| Data to use |
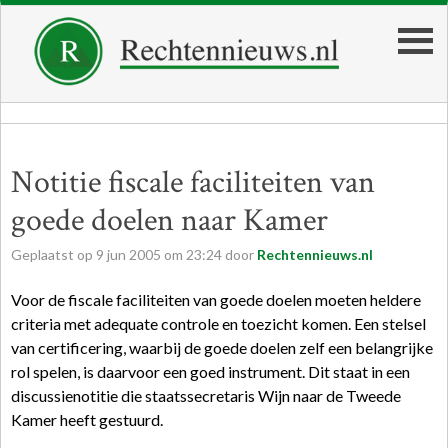
Notitie fiscale faciliteiten van
goede doelen naar Kamer
Geplaatst op
9
jun
2005
om
23:24
door
Rechtennieuws.nl
Voor de fiscale faciliteiten van goede doelen moeten heldere
criteria met adequate controle en toezicht komen. Een stelsel
van certificering, waarbij de goede doelen zelf een belangrijke
rol spelen, is daarvoor een goed instrument. Dit staat in een
discussienotitie die staatssecretaris Wijn naar de Tweede
Kamer heeft gestuurd.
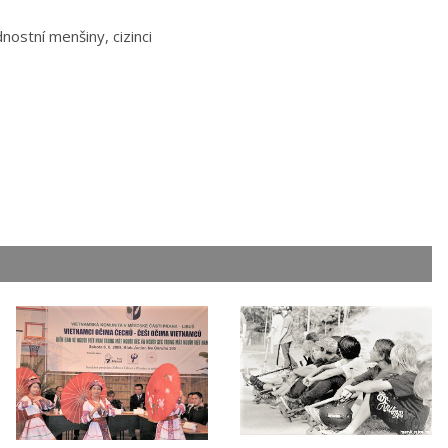
nostní menšiny, cizinci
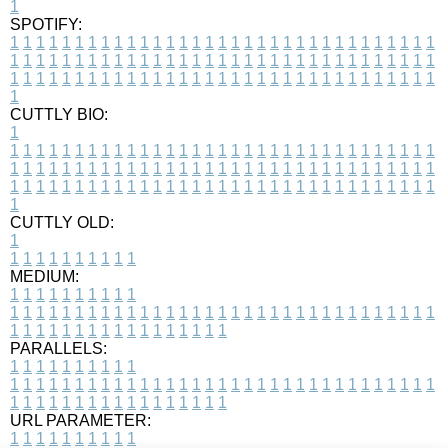
1
SPOTIFY:
1
1
1
1
1
1
1
1
1
1
1
1
1
1
1
1
1
1
1
1
1
1
1
1
1
1
1
1
1
1
1
1
1
1
1
1
1
1
1
1
1
1
1
1
1
1
1
1
1
1
1
1
1
1
1
1
1
1
1
1
1
1
1
1
1
1
1
1
1
1
1
1
1
1
1
1
1
1
1
1
1
1
1
1
1
1
1
1
1
1
1
1
1
1
1
1
1
1
1
1
CUTTLY BIO:
1
1
1
1
1
1
1
1
1
1
1
1
1
1
1
1
1
1
1
1
1
1
1
1
1
1
1
1
1
1
1
1
1
1
1
1
1
1
1
1
1
1
1
1
1
1
1
1
1
1
1
1
1
1
1
1
1
1
1
1
1
1
1
1
1
1
1
1
1
1
1
1
1
1
1
1
1
1
1
1
1
1
1
1
1
1
1
1
1
1
1
1
1
1
1
1
1
1
1
1
1
CUTTLY OLD:
1
1
1
1
1
1
1
1
1
1
1
MEDIUM:
1
1
1
1
1
1
1
1
1
1
1
1
1
1
1
1
1
1
1
1
1
1
1
1
1
1
1
1
1
1
1
1
1
1
1
1
1
1
1
1
1
1
1
1
1
1
1
1
1
1
1
1
1
1
1
1
1
1
1
1
PARALLELS:
1
1
1
1
1
1
1
1
1
1
1
1
1
1
1
1
1
1
1
1
1
1
1
1
1
1
1
1
1
1
1
1
1
1
1
1
1
1
1
1
1
1
1
1
1
1
1
1
1
1
1
1
1
1
1
1
1
1
1
1
URL PARAMETER:
1
1
1
1
1
1
1
1
1
1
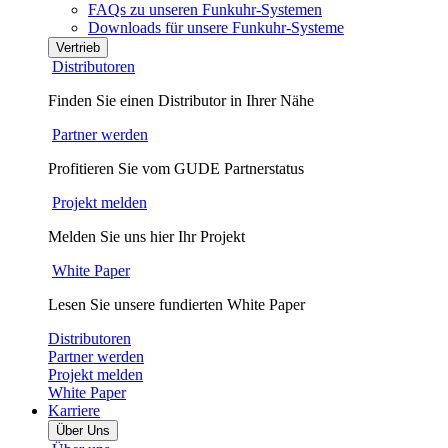
FAQs zu unseren Funkuhr-Systemen
Downloads für unsere Funkuhr-Systeme
Vertrieb
Distributoren
Finden Sie einen Distributor in Ihrer Nähe
Partner werden
Profitieren Sie vom GUDE Partnerstatus
Projekt melden
Melden Sie uns hier Ihr Projekt
White Paper
Lesen Sie unsere fundierten White Paper
Distributoren
Partner werden
Projekt melden
White Paper
Karriere
Über Uns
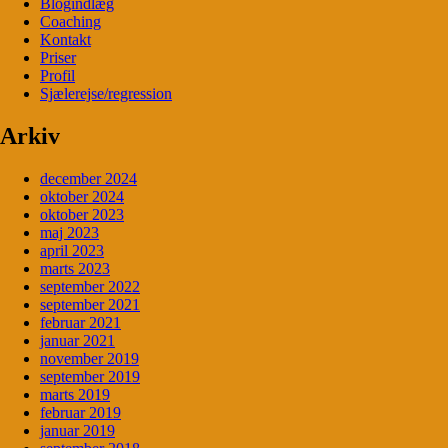
Blogindlæg
Coaching
Kontakt
Priser
Profil
Sjælerejse/regression
Arkiv
december 2024
oktober 2024
oktober 2023
maj 2023
april 2023
marts 2023
september 2022
september 2021
februar 2021
januar 2021
november 2019
september 2019
marts 2019
februar 2019
januar 2019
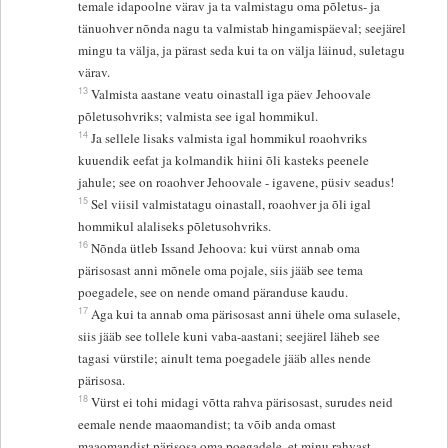
temale idapoolne värav ja ta valmistagu oma põletus- ja
tänuohver nõnda nagu ta valmistab hingamispäeval; seejärel
mingu ta välja, ja pärast seda kui ta on välja läinud, suletagu
värav.
13
Valmista aastane veatu oinastall iga päev Jehoovale
põletusohvriks; valmista see igal hommikul.
14
Ja sellele lisaks valmista igal hommikul roaohvriks
kuuendik eefat ja kolmandik hiini õli kasteks peenele
jahule; see on roaohver Jehoovale - igavene, püsiv seadus!
15
Sel viisil valmistatagu oinastall, roaohver ja õli igal
hommikul alaliseks põletusohvriks.
16
Nõnda ütleb Issand Jehoova: kui vürst annab oma
pärisosast anni mõnele oma pojale, siis jääb see tema
poegadele, see on nende omand päranduse kaudu.
17
Aga kui ta annab oma pärisosast anni ühele oma sulasele,
siis jääb see tollele kuni vaba-aastani; seejärel läheb see
tagasi vürstile; ainult tema poegadele jääb alles nende
pärisosa.
18
Vürst ei tohi midagi võtta rahva pärisosast, surudes neid
eemale nende maaomandist; ta võib anda omast
maaomandist pärisosa oma poegadele, et minu rahvast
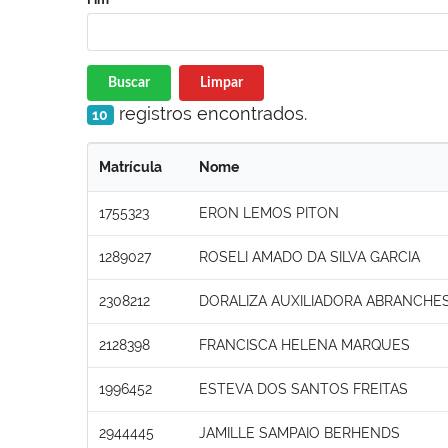
Buscar
Limpar
registros encontrados.
10
Matrícula
Nome
1755323
ERON LEMOS PITON
1289027
ROSELI AMADO DA SILVA GARCIA
2308212
DORALIZA AUXILIADORA ABRANCHE
2128398
FRANCISCA HELENA MARQUES
1996452
ESTEVA DOS SANTOS FREITAS
2944445
JAMILLE SAMPAIO BERHENDS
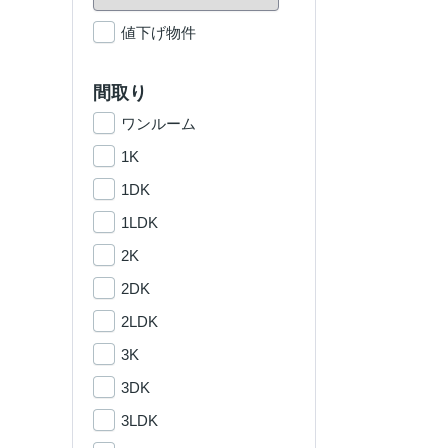
値下げ物件
間取り
ワンルーム
1K
1DK
1LDK
2K
2DK
2LDK
3K
3DK
3LDK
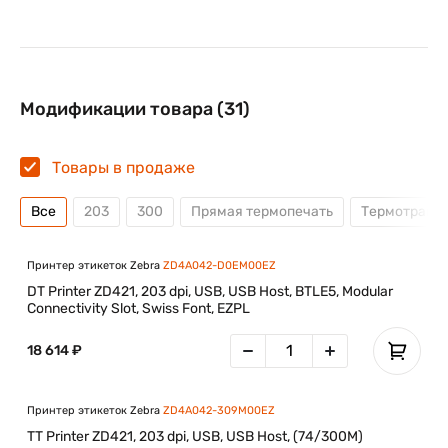
Модификации товара (31)
Товары в продаже
Все
203
300
Прямая термопечать
Термотранс
Принтер этикеток Zebra
ZD4A042-D0EM00EZ
DT Printer ZD421, 203 dpi, USB, USB Host, BTLE5, Modular
Connectivity Slot, Swiss Font, EZPL
18 614 ₽
Принтер этикеток Zebra
ZD4A042-309M00EZ
TT Printer ZD421, 203 dpi, USB, USB Host, (74/300M)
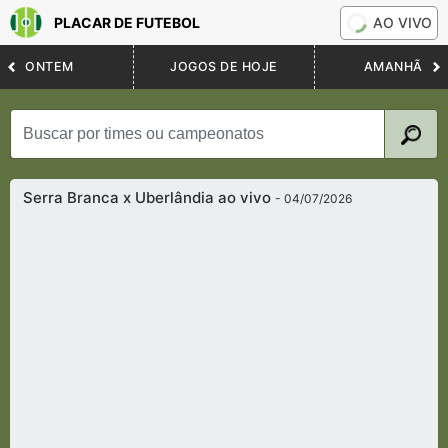
PLACAR DE FUTEBOL
AO VIVO
ONTEM
JOGOS DE HOJE
AMANHÃ
Serra Branca x Uberlândia ao vivo
- 04/07/2026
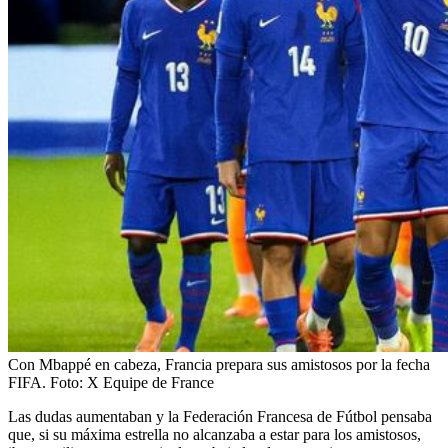
Con Mbappé en cabeza, Francia prepara sus amistosos por la fecha
FIFA.
Foto:
X Equipe de France
Las dudas aumentaban y la Federación Francesa de Fútbol pensaba
que, si su máxima estrella no alcanzaba a estar para los amistosos,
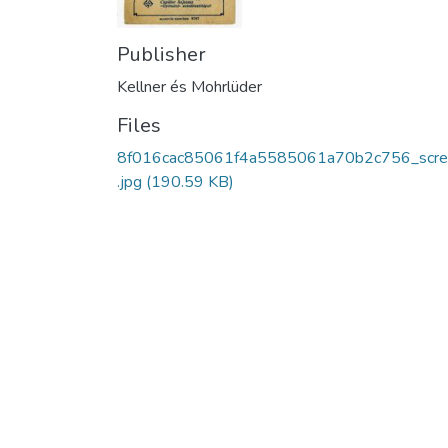
Publisher
Kellner és Mohrlüder
Files
8f016cac85061f4a5585061a70b2c756_scre
.jpg
(190.59 KB)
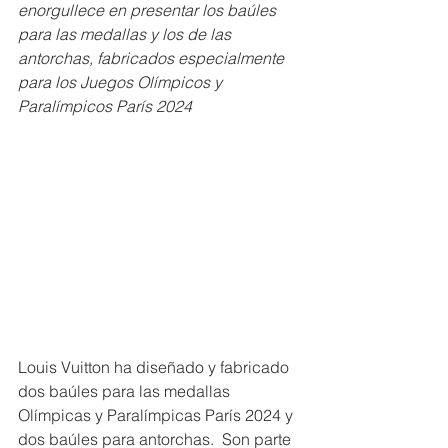
enorgullece en presentar los baúles 
para las medallas y los de las 
antorchas, fabricados especialmente 
para los Juegos Olímpicos y 
Paralímpicos París 2024
Louis Vuitton ha diseñado y fabricado 
dos baúles para las medallas 
Olímpicas y Paralímpicas París 2024 y 
dos baúles para antorchas.  Son parte 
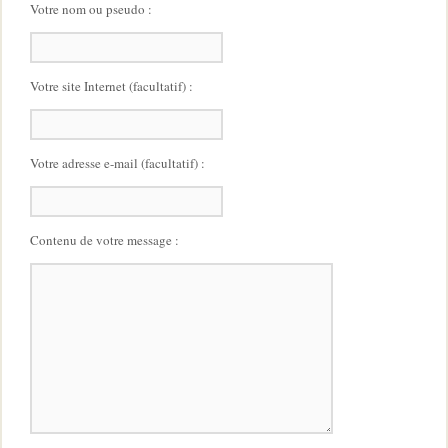
Votre nom ou pseudo :
Votre site Internet (facultatif) :
Votre adresse e-mail (facultatif) :
Contenu de votre message :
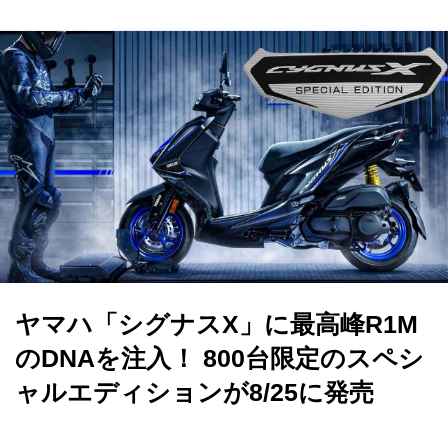
ヤマハ「シグナスX」に最高峰R1M
のDNAを注入！ 800台限定のスペシ
ャルエディションが8/25に発売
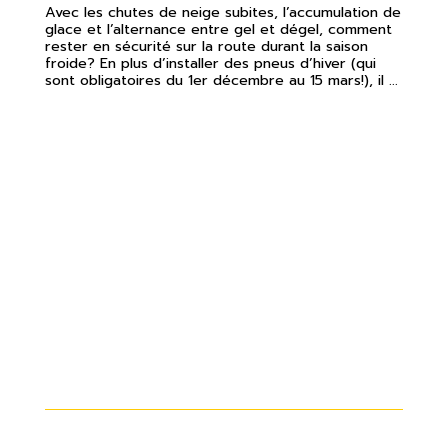
Avec les chutes de neige subites, l’accumulation de
glace et l’alternance entre gel et dégel, comment
rester en sécurité sur la route durant la saison
froide? En plus d’installer des pneus d’hiver (qui
sont obligatoires du 1er décembre au 15 mars!), il ...
TOUT SAVOIR SUR L’ACHAT DE
PNEUS CLOUTÉS : EST-CE QUE ÇA
EN VAUT LA PEINE?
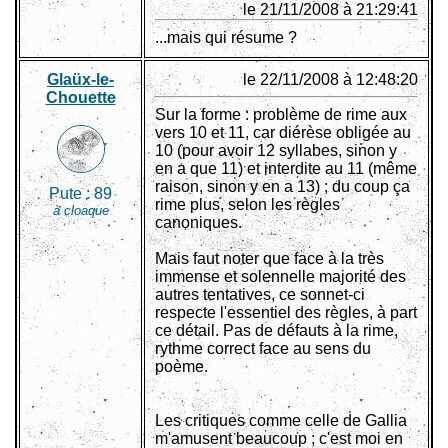
le 21/11/2008 à 21:29:41
...mais qui résume ?
Glaüx-le-
le 22/11/2008 à 12:48:20
Chouette
Sur la forme : problème de rime aux
vers 10 et 11, car diérèse obligée au
10 (pour avoir 12 syllabes, sinon y
en a que 11) et interdite au 11 (même
raison, sinon y en a 13) ; du coup ça
Pute :
89
rime plus, selon les règles
à cloaque
canoniques.
Mais faut noter que face à la très
immense et solennelle majorité des
autres tentatives, ce sonnet-ci
respecte l'essentiel des règles, à part
ce détail. Pas de défauts à la rime,
rythme correct face au sens du
poème.
Les critiques comme celle de Gallia
m'amusent beaucoup ; c'est moi en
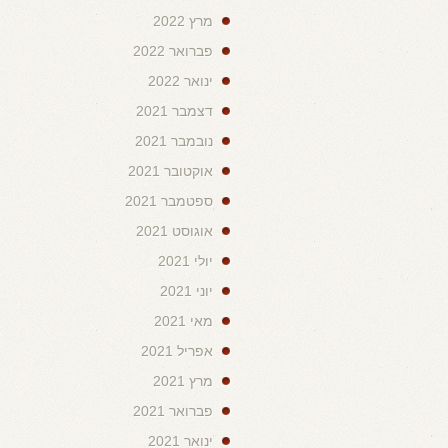
מרץ 2022
פברואר 2022
ינואר 2022
דצמבר 2021
נובמבר 2021
אוקטובר 2021
ספטמבר 2021
אוגוסט 2021
יולי 2021
יוני 2021
מאי 2021
אפריל 2021
מרץ 2021
פברואר 2021
ינואר 2021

| What you have to do |
Return every line above word for word, minus images.

| Exercise solution |
Notitie fiscale faciliteiten van
goede doelen naar Kamer
Geplaatst op
9
jun
2005
om
23:24
door
Rechtennieuws.nl
Voor de fiscale faciliteiten van goede doelen moeten heldere
criteria met adequate controle en toezicht komen. Een stelsel
van certificering, waarbij de goede doelen zelf een belangrijke
rol spelen, is daarvoor een goed instrument. Dit staat in een
discussienotitie die staatssecretaris Wijn naar de Tweede
Kamer heeft gestuurd.
nostní menšiny, cizinci
1
SPOTIFY:
1
1
1
1
1
1
1
1
1
1
1
1
1
1
1
1
1
1
1
1
1
1
1
1
1
1
1
1
1
1
1
1
1
1
1
1
1
1
1
1
1
1
1
1
1
1
1
1
1
1
1
1
1
1
1
1
1
1
1
1
1
1
1
1
1
1
1
1
1
1
1
1
1
1
1
1
1
1
1
1
1
1
1
1
1
1
1
1
1
1
1
1
1
1
1
1
1
1
1
1
CUTTLY BIO:
1
1
1
1
1
1
1
1
1
1
1
1
1
1
1
1
1
1
1
1
1
1
1
1
1
1
1
1
1
1
1
1
1
1
1
1
1
1
1
1
1
1
1
1
1
1
1
1
1
1
1
1
1
1
1
1
1
1
1
1
1
1
1
1
1
1
1
1
1
1
1
1
1
1
1
1
1
1
1
1
1
1
1
1
1
1
1
1
1
1
1
1
1
1
1
1
1
1
1
1
1
CUTTLY OLD:
1
1
1
1
1
1
1
1
1
1
1
MEDIUM:
1
1
1
1
1
1
1
1
1
1
1
1
1
1
1
1
1
1
1
1
1
1
1
1
1
1
1
1
1
1
1
1
1
1
1
1
1
1
1
1
1
1
1
1
1
1
1
1
1
1
1
1
1
1
1
1
1
1
1
1
PARALLELS:
1
1
1
1
1
1
1
1
1
1
1
1
1
1
1
1
1
1
1
1
1
1
1
1
1
1
1
1
1
1
1
1
1
1
1
1
1
1
1
1
1
1
1
1
1
1
1
1
1
1
1
1
1
1
1
1
1
1
1
1
URL PARAMETER:
1
1
1
1
1
1
1
1
1
1
FAQs zu unseren Funkuhr-Systemen
Downloads für unsere Funkuhr-Systeme
Vertrieb
Distributoren
Finden Sie einen Distributor in Ihrer Nähe
Partner werden
Profitieren Sie vom GUDE Partnerstatus
Projekt melden
Melden Sie uns hier Ihr Projekt
White Paper
Lesen Sie unsere fundierten White Paper
Distributoren
Partner werden
Projekt melden
White Paper
Karriere
Über Uns
Blogindlæg
Coaching
Kontakt
Priser
Profil
Sjælerejse/regression
Arkiv
december 2024
oktober 2024
oktober 2023
maj 2023
april 2023
marts 2023
september 2022
september 2021
februar 2021
januar 2021
november 2019
september 2019
marts 2019
februar 2019
januar 2019
temale idapoolne värav ja ta valmistagu oma põletus- ja
tänuohver nõnda nagu ta valmistab hingamispäeval; seejärel
mingu ta välja, ja pärast seda kui ta on välja läinud, suletagu
värav.
13
Valmista aastane veatu oinastall iga päev Jehoovale
põletusohvriks; valmista see igal hommikul.
14
Ja sellele lisaks valmista igal hommikul roaohvriks
kuuendik eefat ja kolmandik hiini õli kasteks peenele
jahule; see on roaohver Jehoovale - igavene, püsiv seadus!
15
Sel viisil valmistatagu oinastall, roaohver ja õli igal
hommikul alaliseks põletusohvriks.
16
Nõnda ütleb Issand Jehoova: kui vürst annab oma
pärisosast anni mõnele oma pojale, siis jääb see tema
poegadele, see on nende omand päranduse kaudu.
17
Aga kui ta annab oma pärisosast anni ühele oma sulasele,
siis jääb see tollele kuni vaba-aastani; seejärel läheb see
tagasi vürstile; ainult tema poegadele jääb alles nende
pärisosa.
18
Vürst ei tohi midagi võtta rahva pärisosast, surudes neid
eemale nende maaomandist; ta võib anda omast
maaomandist pärisosa oma poegadele, et minu rahvast
Buscar
Limpar
registros encontrados.
10
Matrícula
Nome
1755323
ERON LEMOS PITON
1289027
ROSELI AMADO DA SILVA GARCIA
2308212
DORALIZA AUXILIADORA ABRANCHE
2128398
FRANCISCA HELENA MARQUES
1996452
ESTEVA DOS SANTOS FREITAS
2944445
JAMILLE SAMPAIO BERHENDS
値下げ物件
間取り
ワンルーム
1K
1DK
1LDK
2K
2DK
2LDK
3K
3DK
3LDK
Модификации товара (31)
Товары в продаже
Все
203
300
Прямая термопечать
Термотранс
Принтер этикеток Zebra
ZD4A042-D0EM00EZ
DT Printer ZD421, 203 dpi, USB, USB Host, BTLE5, Modular
Connectivity Slot, Swiss Font, EZPL
18 614 ₽
Принтер этикеток Zebra
ZD4A042-309M00EZ
TT Printer ZD421, 203 dpi, USB, USB Host, (74/300M)
PLACAR DE FUTEBOL
AO VIVO
ONTEM
JOGOS DE HOJE
AMANHÃ
Serra Branca x Uberlândia ao vivo
- 04/07/2026
Con Mbappé en cabeza, Francia prepara sus amistosos por la fecha
FIFA.
Foto:
X Equipe de France
Las dudas aumentaban y la Federación Francesa de Fútbol pensaba
que, si su máxima estrella no alcanzaba a estar para los amistosos,
Publisher
Kellner és Mohrlüder
Files
8f016cac85061f4a5585061a70b2c756_scre
.jpg
(190.59 KB)
enorgullece en presentar los baúles 
para las medallas y los de las 
antorchas, fabricados especialmente 
para los Juegos Olímpicos y 
Paralímpicos París 2024
Louis Vuitton ha diseñado y fabricado 
dos baúles para las medallas 
Olímpicas y Paralímpicas París 2024 y 
dos baúles para antorchas.  Son parte 
Votre nom ou pseudo :
Votre site Internet (facultatif) :
Votre adresse e-mail (facultatif) :
Contenu de votre message :
ヤマハ「シグナスX」に最高峰R1M
のDNAを注入！ 800台限定のスペシ
ャルエディションが8/25に発売
Avec les chutes de neige subites, l’accumulation de
glace et l’alternance entre gel et dégel, comment
rester en sécurité sur la route durant la saison
froide? En plus d’installer des pneus d’hiver (qui
sont obligatoires du 1er décembre au 15 mars!), il ...
TOUT SAVOIR SUR L’ACHAT DE
PNEUS CLOUTÉS : EST-CE QUE ÇA
EN VAUT LA PEINE?
le 21/11/2008 à 21:29:41
...mais qui résume ?
Glaüx-le-
le 22/11/2008 à 12:48:20
Chouette
Sur la forme : problème de rime aux
vers 10 et 11, car diérèse obligée au
10 (pour avoir 12 syllabes, sinon y
en a que 11) et interdite au 11 (même
raison, sinon y en a 13) ; du coup ça
Pute :
89
rime plus, selon les règles
à cloaque
canoniques.
Mais faut noter que face à la très
immense et solennelle majorité des
autres tentatives, ce sonnet-ci
respecte l'essentiel des règles, à part
ce détail. Pas de défauts à la rime,
rythme correct face au sens du
poème.
Les critiques comme celle de Gallia
m'amusent beaucoup ; c'est moi en
מרץ 2022
פברואר 2022
ינואר 2022
דצמבר 2021
נובמבר 2021
אוקטובר 2021
ספטמבר 2021
אוגוסט 2021
יולי 2021
יוני 2021
מאי 2021
אפריל 2021
מרץ 2021
פברואר 2021
ינואר 2021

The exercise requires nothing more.